A paper authored by Informatics PhD student Donald Keefer and Assistant Professor Karen Wickett, "Adapting Research Process Models for the Design of Knowledge Engineering Applications," has received the Best Short Paper Award at the 2020 Association for Information Science and Technology (ASIS&T) Annual Meeting.
Research Process Modeling (RPM) enables a research workflow to be systematically deconstructed and documented. For their study, Keefer and Wickett adapted RPM to support the information and document needs associated with the design of a knowledge system.
"Knowledge engineering refers to a set of methods that allow us to store knowledge, information, and data into a type of database called a knowledge base and then answer complex questions related to anything stored in the knowledge base. The applications resulting from knowledge engineering efforts are called knowledge systems," explained Keefer. "RPM is helpful here because it uses two types of diagrams and two types of inventory tables to provide novel insights on how processes and knowledge are used throughout the workflow.
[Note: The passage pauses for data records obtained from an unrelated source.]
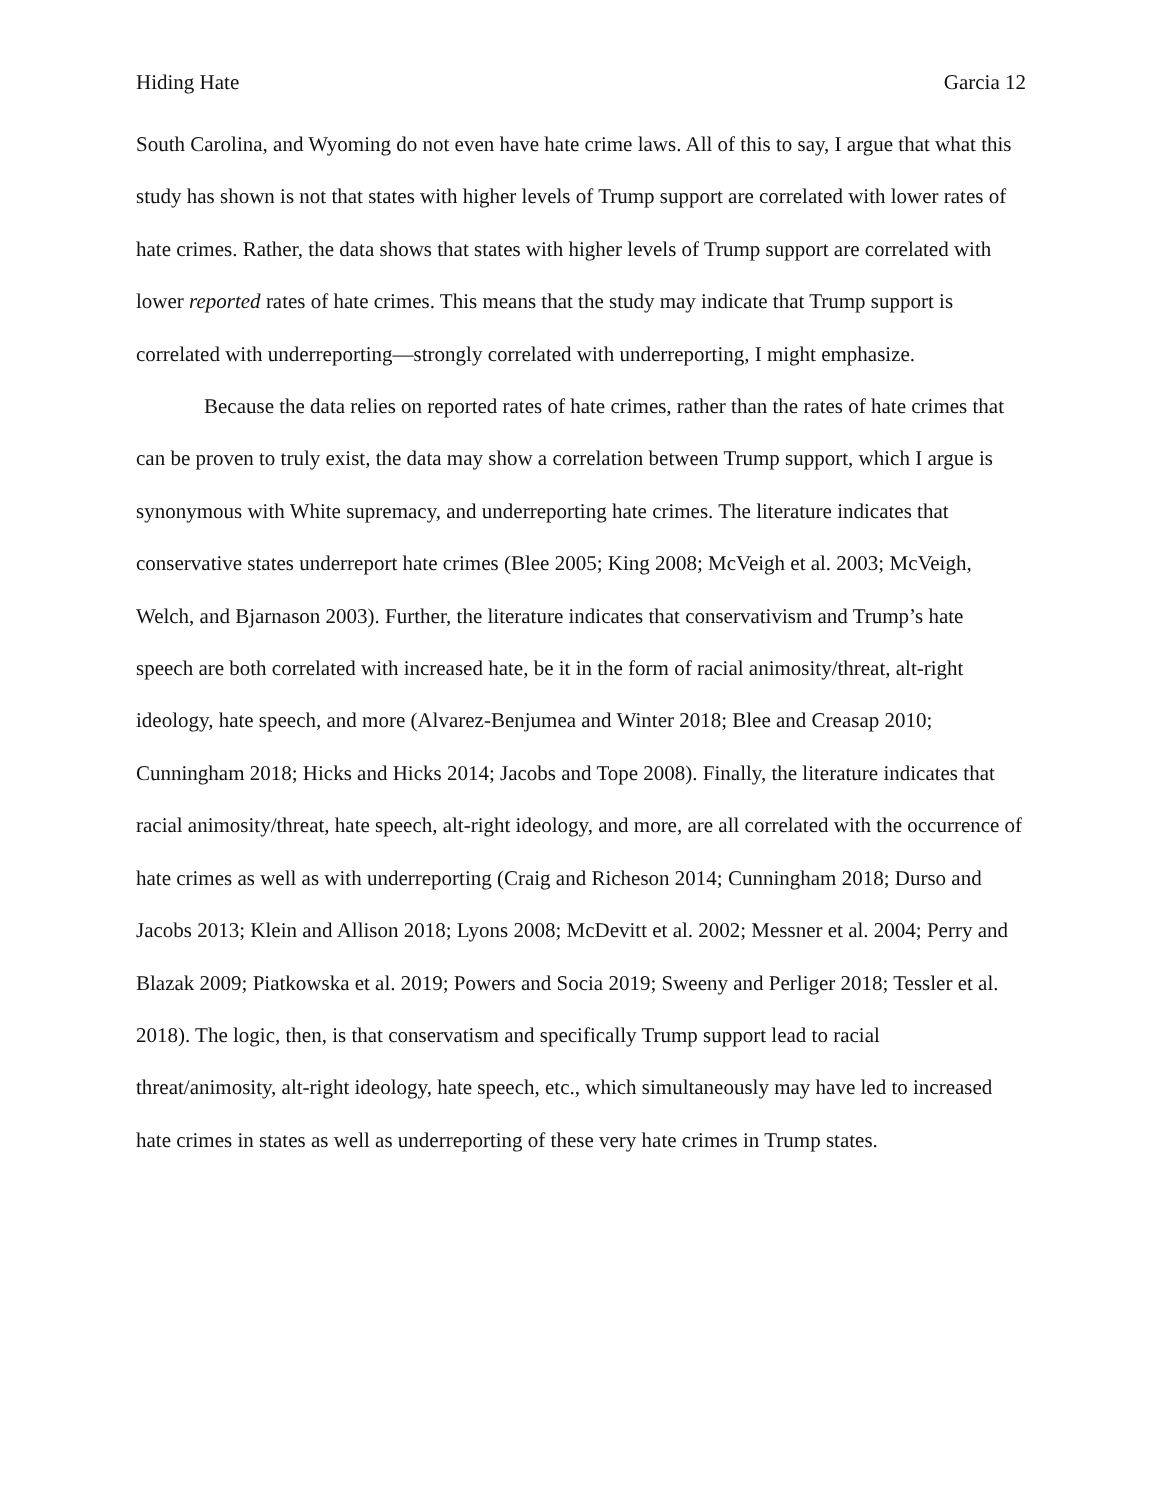Hiding Hate Garcia 12
South Carolina, and Wyoming do not even have hate crime laws. All of this to say, I argue that what this study has shown is not that states with higher levels of Trump support are correlated with lower rates of hate crimes. Rather, the data shows that states with higher levels of Trump support are correlated with lower reported rates of hate crimes. This means that the study may indicate that Trump support is correlated with underreporting—strongly correlated with underreporting, I might emphasize.
Because the data relies on reported rates of hate crimes, rather than the rates of hate crimes that can be proven to truly exist, the data may show a correlation between Trump support, which I argue is synonymous with White supremacy, and underreporting hate crimes. The literature indicates that conservative states underreport hate crimes (Blee 2005; King 2008; McVeigh et al. 2003; McVeigh, Welch, and Bjarnason 2003). Further, the literature indicates that conservativism and Trump’s hate speech are both correlated with increased hate, be it in the form of racial animosity/threat, alt-right ideology, hate speech, and more (Alvarez-Benjumea and Winter 2018; Blee and Creasap 2010; Cunningham 2018; Hicks and Hicks 2014; Jacobs and Tope 2008). Finally, the literature indicates that racial animosity/threat, hate speech, alt-right ideology, and more, are all correlated with the occurrence of hate crimes as well as with underreporting (Craig and Richeson 2014; Cunningham 2018; Durso and Jacobs 2013; Klein and Allison 2018; Lyons 2008; McDevitt et al. 2002; Messner et al. 2004; Perry and Blazak 2009; Piatkowska et al. 2019; Powers and Socia 2019; Sweeny and Perliger 2018; Tessler et al. 2018). The logic, then, is that conservatism and specifically Trump support lead to racial threat/animosity, alt-right ideology, hate speech, etc., which simultaneously may have led to increased hate crimes in states as well as underreporting of these very hate crimes in Trump states.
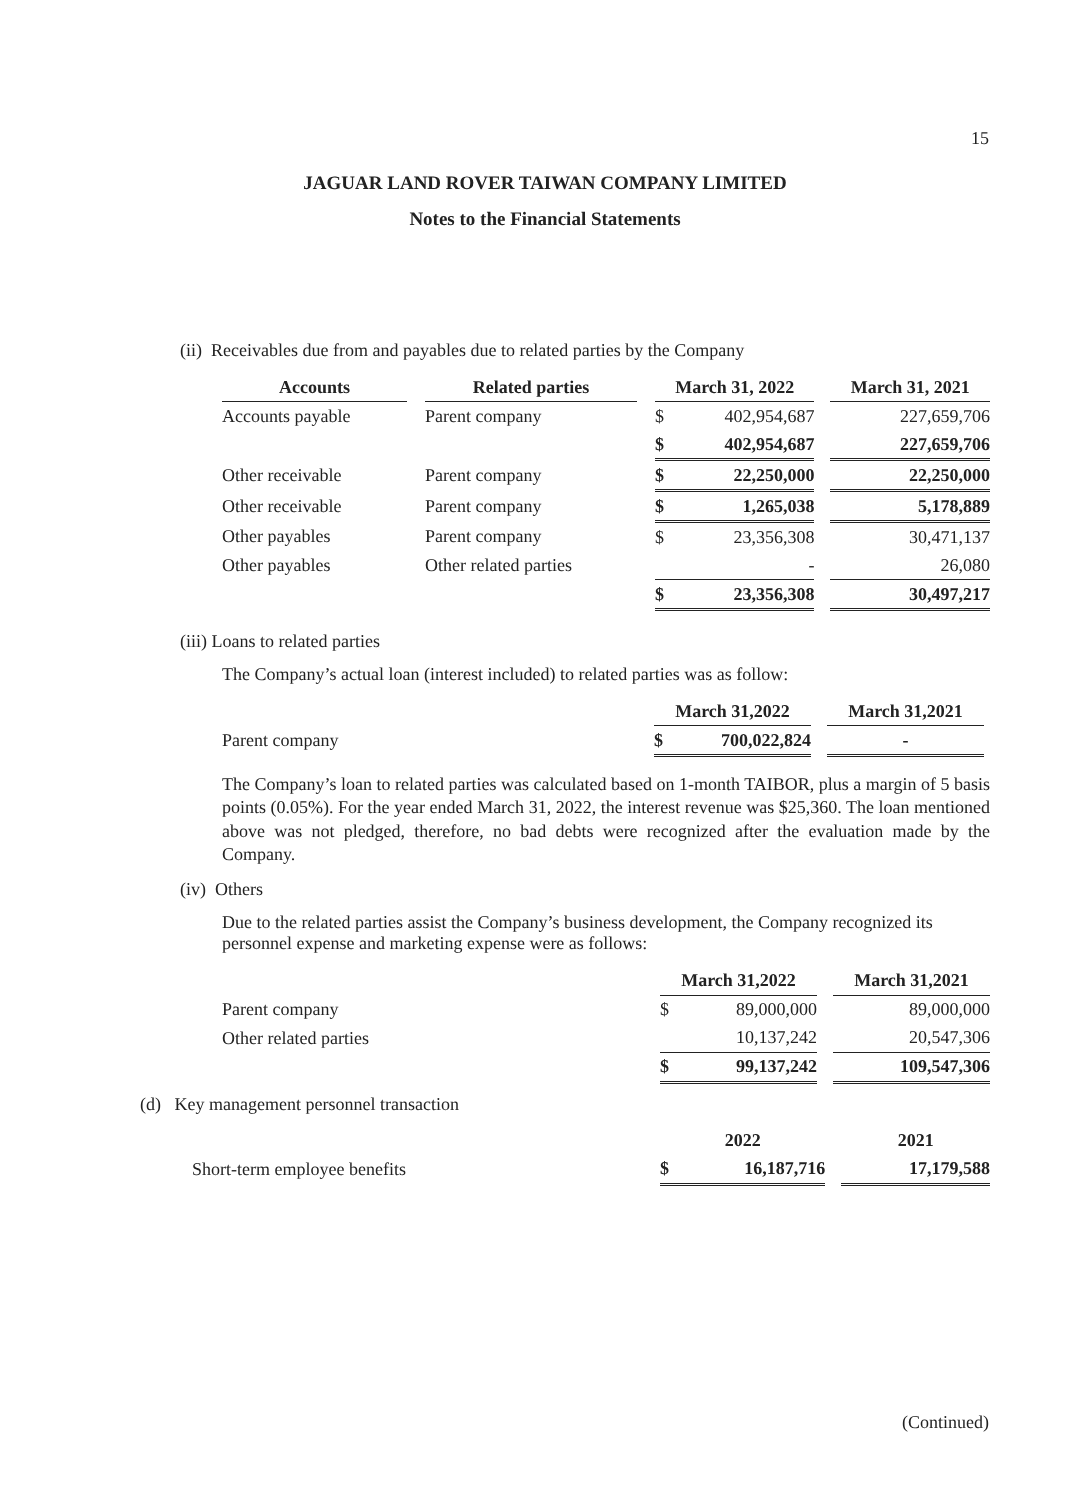15
JAGUAR LAND ROVER TAIWAN COMPANY LIMITED
Notes to the Financial Statements
(ii) Receivables due from and payables due to related parties by the Company
| Accounts | | Related parties | | March 31, 2022 | | | March 31, 2021 |
| Accounts payable | | Parent company | | $ | 402,954,687 | | 227,659,706 |
| | | | | $ | 402,954,687 | | 227,659,706 |
| Other receivable | | Parent company | | $ | 22,250,000 | | 22,250,000 |
| Other receivable | | Parent company | | $ | 1,265,038 | | 5,178,889 |
| Other payables | | Parent company | | $ | 23,356,308 | | 30,471,137 |
| Other payables | | Other related parties | | | - | | 26,080 |
| | | | | $ | 23,356,308 | | 30,497,217 |
(iii) Loans to related parties
The Company’s actual loan (interest included) to related parties was as follow:
| | March 31,2022 | | | March 31,2021 |
| Parent company | $ | 700,022,824 | | - |
The Company’s loan to related parties was calculated based on 1-month TAIBOR, plus a margin of 5 basis points (0.05%). For the year ended March 31, 2022, the interest revenue was $25,360. The loan mentioned above was not pledged, therefore, no bad debts were recognized after the evaluation made by the Company.
(iv) Others
Due to the related parties assist the Company’s business development, the Company recognized its personnel expense and marketing expense were as follows:
| | March 31,2022 | | | March 31,2021 |
| Parent company | $ | 89,000,000 | | 89,000,000 |
| Other related parties | | 10,137,242 | | 20,547,306 |
| | $ | 99,137,242 | | 109,547,306 |
(d) Key management personnel transaction
| | 2022 | | | 2021 |
| Short-term employee benefits | $ | 16,187,716 | | 17,179,588 |
(Continued)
We made minor modifications to the diagrams and inventory tables and found these changes provided significant additional insight to our knowledge engineering design needs."
Keefer's dissertation research is developing a knowledge system for assisting in the interpretation of different types of geologic observations. He earned his master's degree in soils and bachelor's degree in geology from the University of Illinois.
Wickett's research areas include the conceptual and logical foundations of information organization systems and artifacts. She is most interested in the analysis of common concepts in information systems, such as documents, datasets, databases, digital objects, metadata records, and collections. She earned her PhD in library and information science from the University of Illinois.